Wednesday, November 9, 2016

Sit and Listen

In confusing, overwhelming times, a need arises to speak. Talk it out, chew on it until it is regurgitated as something that finally makes more sense. I feel this compulsion, too. To share, to dialogue, to think on the outside of my mind. I have fostered a growing suspicion that I could benefit more from sitting and listening. It is, after all, hard to learn something when I am busy teaching people what I think by talking at them/to them/with them.


This week, a lot of issues and thoughts, words and arguments are swirling about in the air. It is busy, in the air. Too busy. Overwhelming. Against all compulsions and my initial reactions, I think it is best to sit and listen. Take it in. Learn.

The week is chugging on, each day giving us a new concept to taste, digest and expel in one form or another. At the end of this week comes Remembrance Day, a moment of national silence. Quiet. To reflect and remember, honour and mourn. We consider our freedom, and the costs. We thank our veterans and active duty military for their service. We are humbled, quiet, in their presence and memory.

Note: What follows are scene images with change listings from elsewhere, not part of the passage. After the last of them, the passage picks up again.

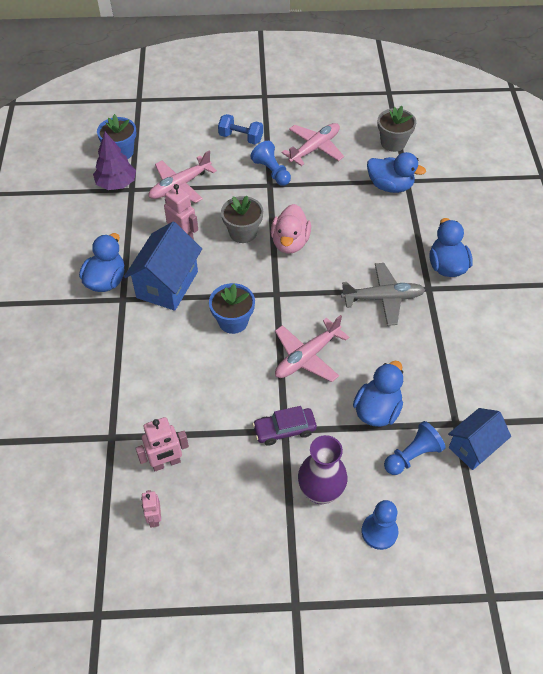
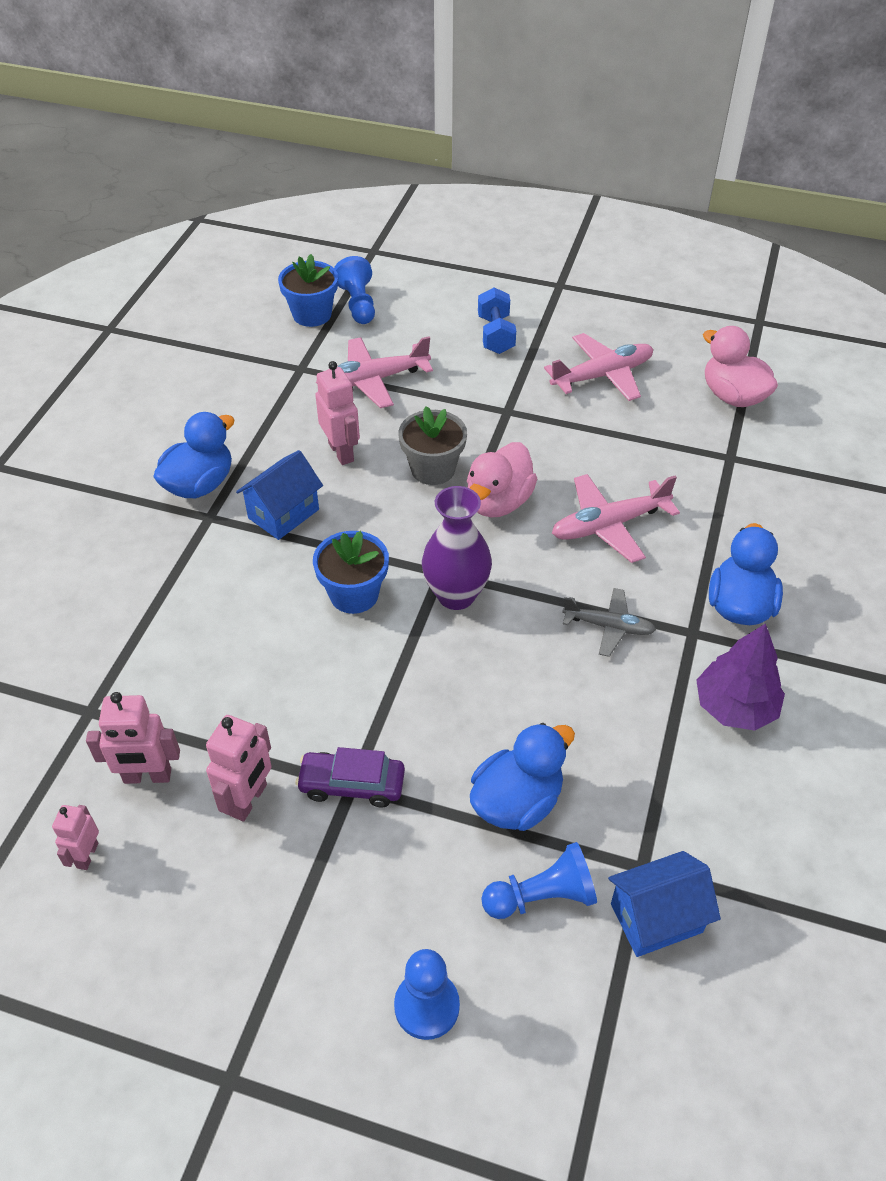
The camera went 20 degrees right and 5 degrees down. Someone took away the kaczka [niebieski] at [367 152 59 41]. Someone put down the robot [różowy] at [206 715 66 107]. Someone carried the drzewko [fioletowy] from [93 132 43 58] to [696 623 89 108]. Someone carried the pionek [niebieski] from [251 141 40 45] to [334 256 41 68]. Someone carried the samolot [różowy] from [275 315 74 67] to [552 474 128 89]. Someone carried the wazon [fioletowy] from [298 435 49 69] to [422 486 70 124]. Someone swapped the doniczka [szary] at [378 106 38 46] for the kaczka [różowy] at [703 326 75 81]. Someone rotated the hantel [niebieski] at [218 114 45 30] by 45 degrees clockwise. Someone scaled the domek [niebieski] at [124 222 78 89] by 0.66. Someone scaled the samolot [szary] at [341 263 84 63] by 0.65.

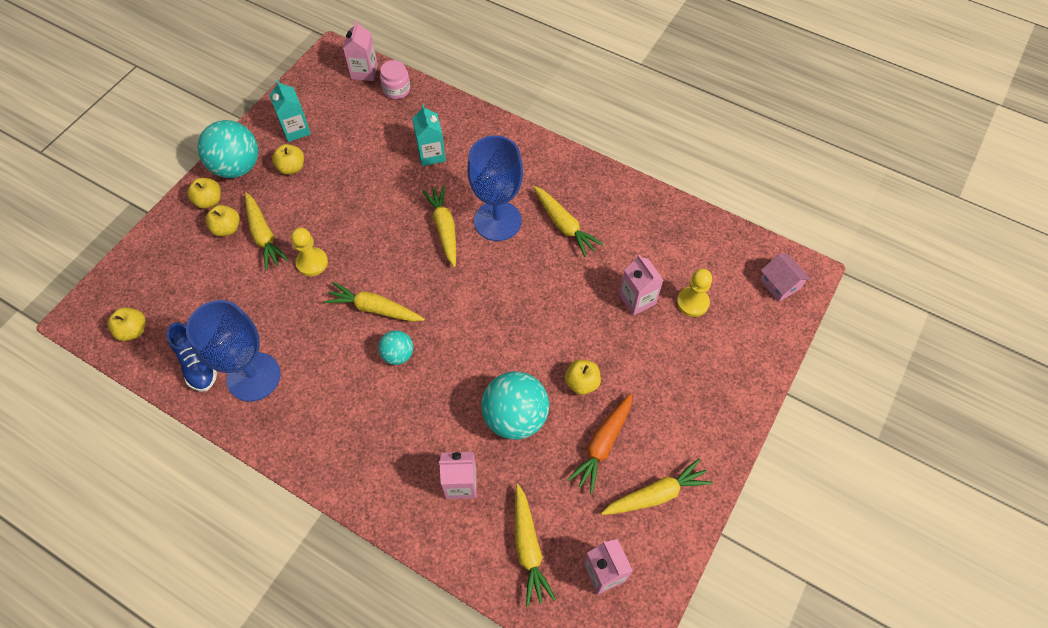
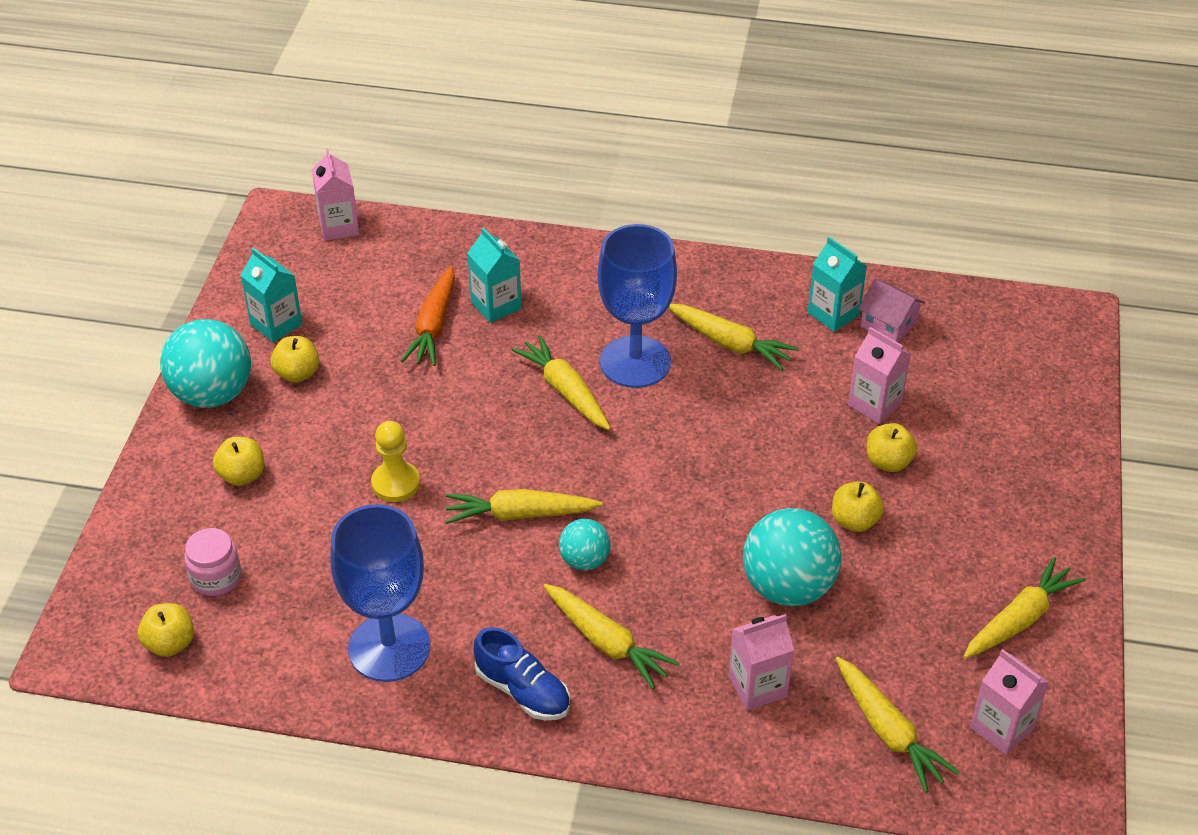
The camera went 20 degrees left and 15 degrees down. Someone took away the pionek [żółty] at [677 269 35 48]. Someone put down the karton mleka [turkusowy] at [808 237 59 95]. Someone carried the but [niebieski] from [167 322 50 70] to [474 627 96 93]. Someone carried the jabłko [żółty] from [187 178 34 31] to [867 423 50 49]. Someone carried the marchewka [żółty] from [245 192 44 78] to [543 584 137 105]. Someone carried the słoik [różowy] from [380 60 31 39] to [184 528 58 68]. Someone carried the marchewka [pomarańczowy] from [567 393 65 101] to [401 266 54 100]. Someone carried the domek [różowy] from [760 254 51 48] to [858 279 67 63].

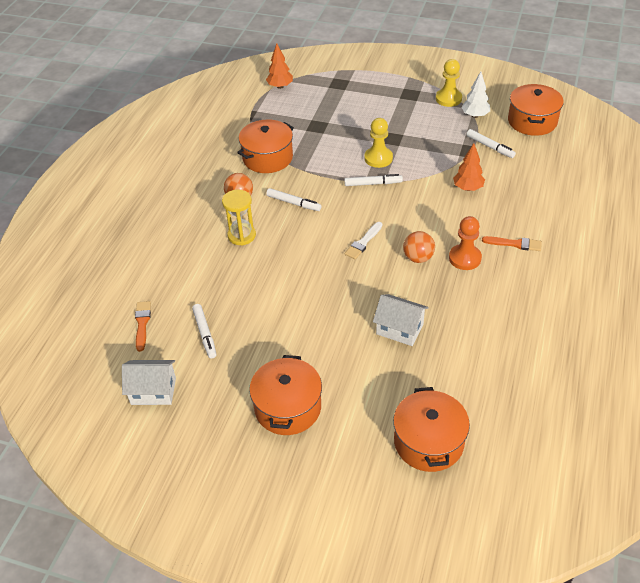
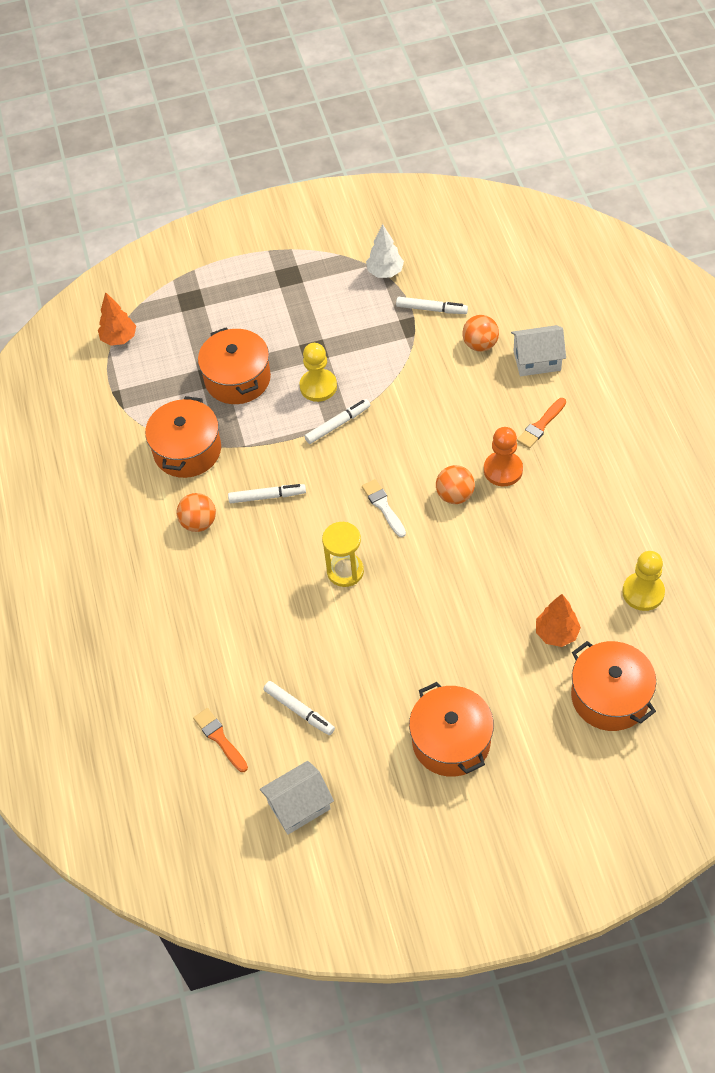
The camera went 30 degrees left and 10 degrees up. Someone put down the piłka [pomarańczowy] at [462 315 37 37]. Someone carried the klepsydra [żółty] from [222 190 34 56] to [322 522 42 65]. Someone carried the domek [biały] from [373 294 56 52] to [511 325 55 51]. Someone carried the pionek [żółty] from [436 59 26 48] to [622 551 43 60]. Someone carried the drzewko [pomarańczowy] from [453 143 32 48] to [536 594 45 53]. Someone carried the garnek [pomarańczowy] from [508 84 56 52] to [198 327 73 77]. Someone rotated the pędzel [biały] at [344 222 38 37] by 150 degrees clockwise. Someone rotated the pędzel [pomarańczowy] at [482 236 60 15] by 150 degrees clockwise.

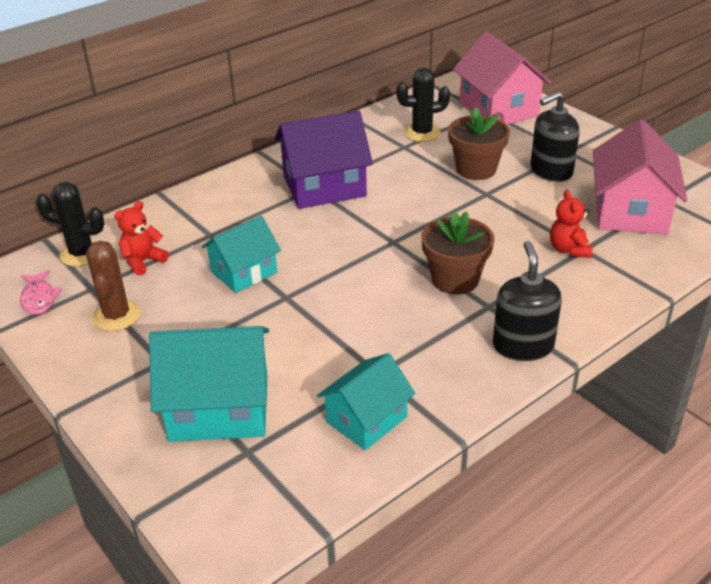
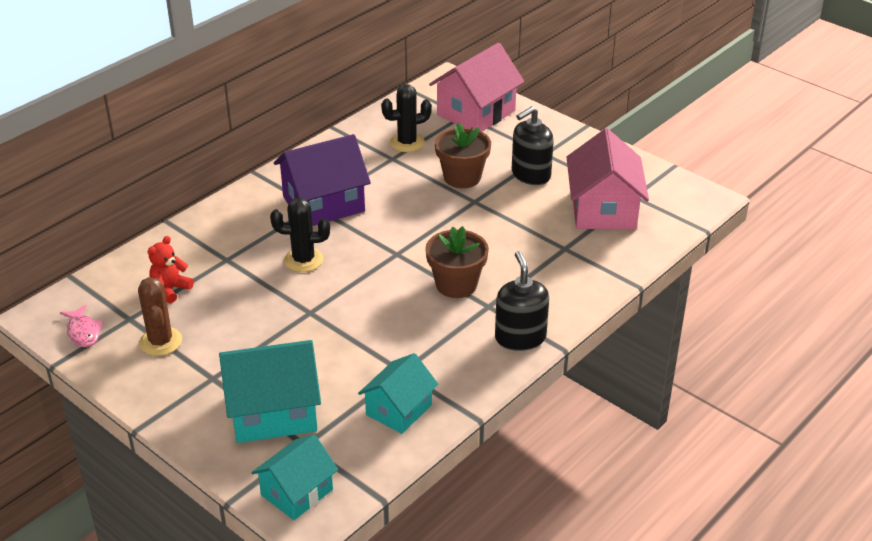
The camera went 10 degrees left and 0 degrees up. Someone took away the miś [czerwony] at [550 190 43 68]. Someone carried the kaktus [czarny] from [36 182 68 85] to [270 198 60 74]. Someone carried the domek [turkusowy] from [201 216 80 77] to [251 435 87 85]. Someone rotated the domek [różowy] at [453 32 98 92] by 75 degrees clockwise.

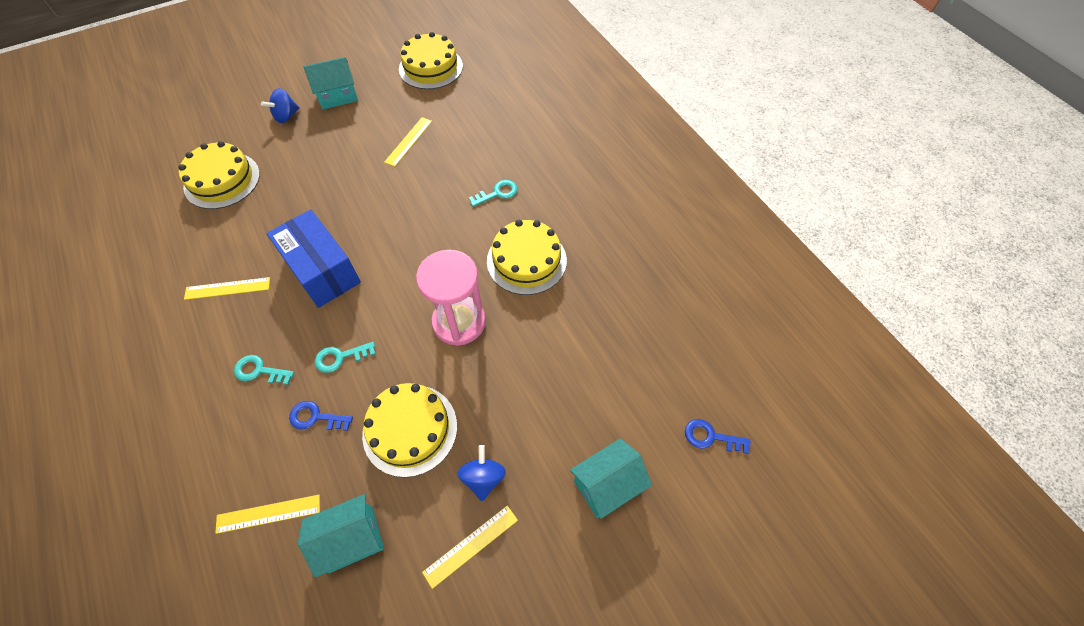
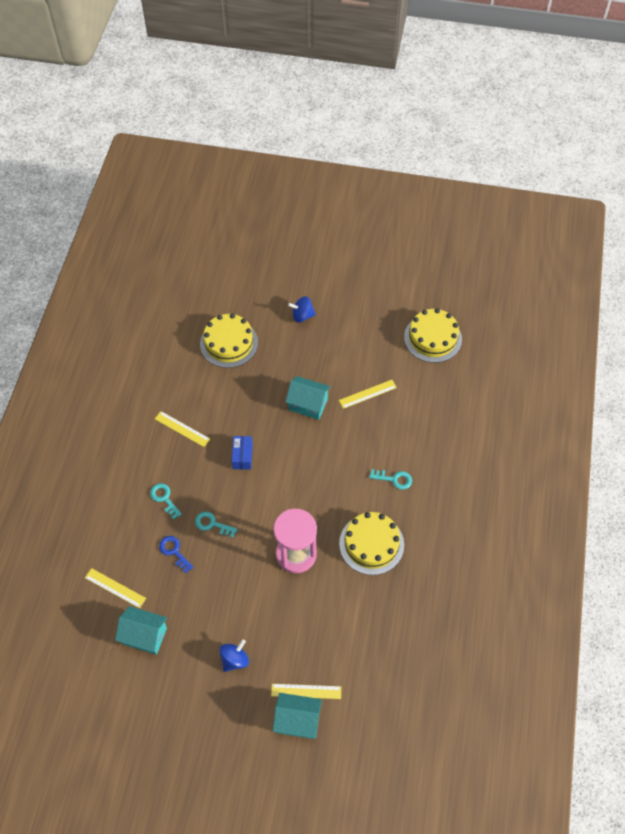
The camera went 40 degrees right and 0 degrees up. Someone took away the tort [żółty] at [362 383 95 94]. Someone took away the klucz [niebieski] at [685 419 66 35]. Someone carried the domek [turkusowy] from [304 57 54 52] to [285 376 46 44]. Someone carried the linijka [żółty] from [422 505 96 84] to [271 684 70 15]. Someone scaled the pudełko [niebieski] at [267 209 94 99] by 0.51.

I can remember November 11th as far back as my school-age memory serves. Each year, I remember standing in a gymnasium or bundled up at an outdoor ceremony. The bugle plays. There is silence, and I unfold the Kleenex from my pocket to dry my cheeks. I will do the same this week. I will think about the sacrifices. I am grown, now, and in sitting and listening I have learned of soldiers my own age who suffered. Who suffer. I have known men who grew old and continue to suffer. They came home when others did not.

Perspective.

This week is tumultuous. It is confusing. This week our place in the world feels magnified, as the big picture comes together and we wonder how the story will play out. Instead of talking, being armchair pundits, growing angry, growing spiteful, let's sit quietly. Let's listen. Let's learn together. Let's remember the names and faces we know. The stories we have sit and heard. I will think of the military members I know who have missed their families, their spouses and children, to serve and fight and work towards peace. Many come home not at peace, and the suffering continues. They need us to sit and listen.


Then, when it is time to speak, let your words pass through these three gates, as Sufi poet Rumi advised, and first ask yourself: "Is it  true? Is it necessary? Is it kind?"